Sunday 15 April 2018

The Last Days of Ptolemy GreyThe Last Days of Ptolemy Grey by Walter Mosley
My rating: 5 of 5 stars

The Poetry of Old Age

A controversial interpretation of The Last Days of Ptolemy Grey: Certain lives matter more than others; some of those lives are Black; and they may even be annoying and useless. Nevertheless they matter more because they know what matters.

A less controversial interpretation of The Last Days of Ptolemy Grey: If poetry is the vigourous coercion of words to fit with reality, then the poetry of old age is the hardest to write, not because of too few words but because of too much reality. Old folk have too much memory; this overwhelms speech. There are simply too many connections that can’t be communicated to the young. The connections might make sense to others; but these others are all dead; and it wasn’t necessary to explain things to them in words anyway.

Just at the point when everything begins to make sense in life, when the world and one’s role in it are most coherent, when the interpretation of one’s past becomes honest, just then language becomes useless. This causes confusion, but only because it is a kind of divine revelation: words always got in the way. It was words that opened the way to trouble and hate and misery and death. The white man’s words, the bully’s words, the words of anyone in authority, have always mattered more - on the street, in the law, in your own head. But old age knows what matters: “God don’t care what they did to you. What he care about is what you did.” Words don’t matter.

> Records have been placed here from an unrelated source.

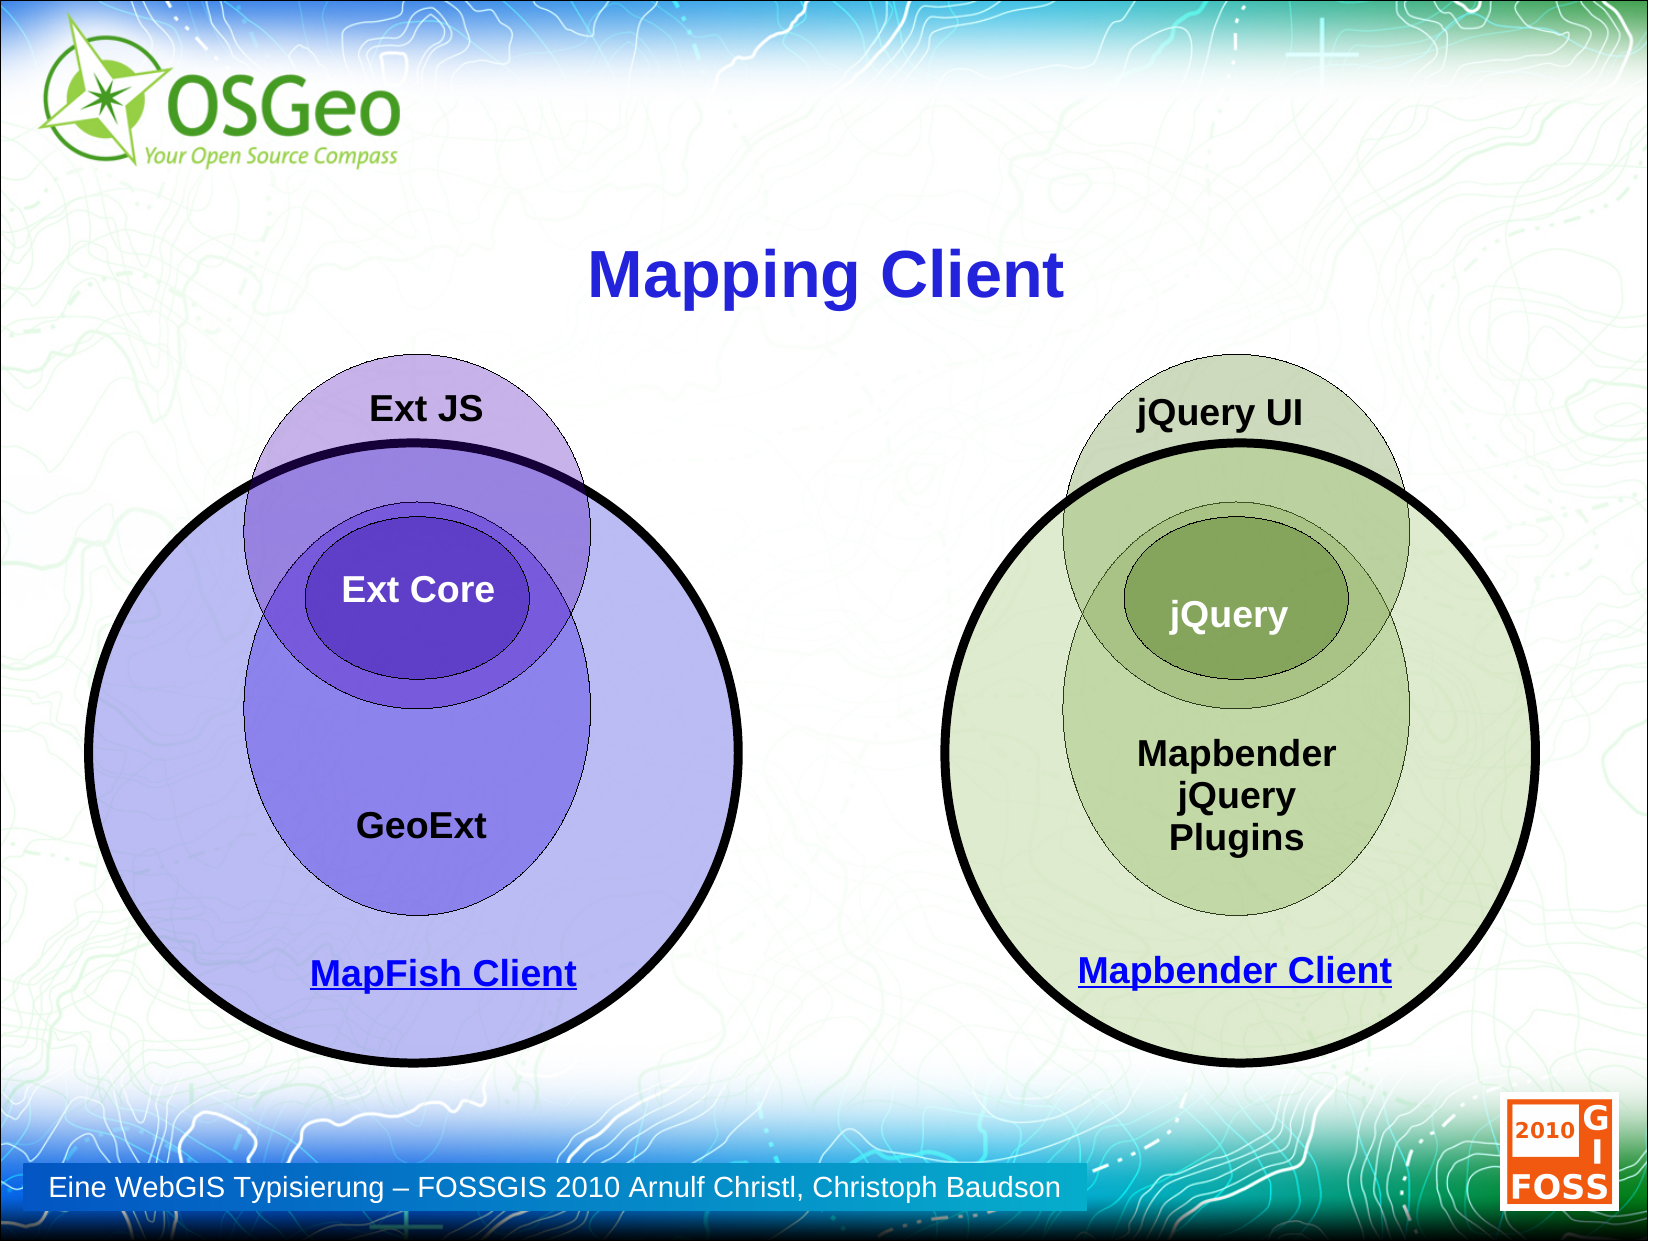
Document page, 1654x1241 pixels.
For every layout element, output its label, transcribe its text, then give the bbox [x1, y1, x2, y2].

text_box [944, 452, 1536, 1064]
text_box [88, 354, 739, 1064]
text_box Mapbender jQuery Plugins [1122, 725, 1352, 886]
text_box MapFish Client [295, 944, 592, 1009]
text_box jQuery [1155, 586, 1329, 650]
text_box jQuery UI [1122, 383, 1329, 507]
text_box Mapbender Client [1062, 942, 1408, 1006]
text_box Ext Core [326, 561, 532, 625]
picture [1, 1, 1647, 1240]
title Mapping Client [82, 98, 1571, 452]
text_box Ext JS [354, 379, 532, 443]
text_box GeoExt [341, 797, 502, 861]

There is only one thing that old people must do, properly or not: they die. “A man only got to do one thing to set him apart. A man only got to do one thing right,” says Ptolemy. This is part of the revelation that allows them to leave words behind. It’s the words that are important to abandon because money is words, reputation is words, promises and lies are words. So leaving words behind leaves all that and more. This may be frustrating for other people but it is liberating for those who know how to die well. This matters greatly.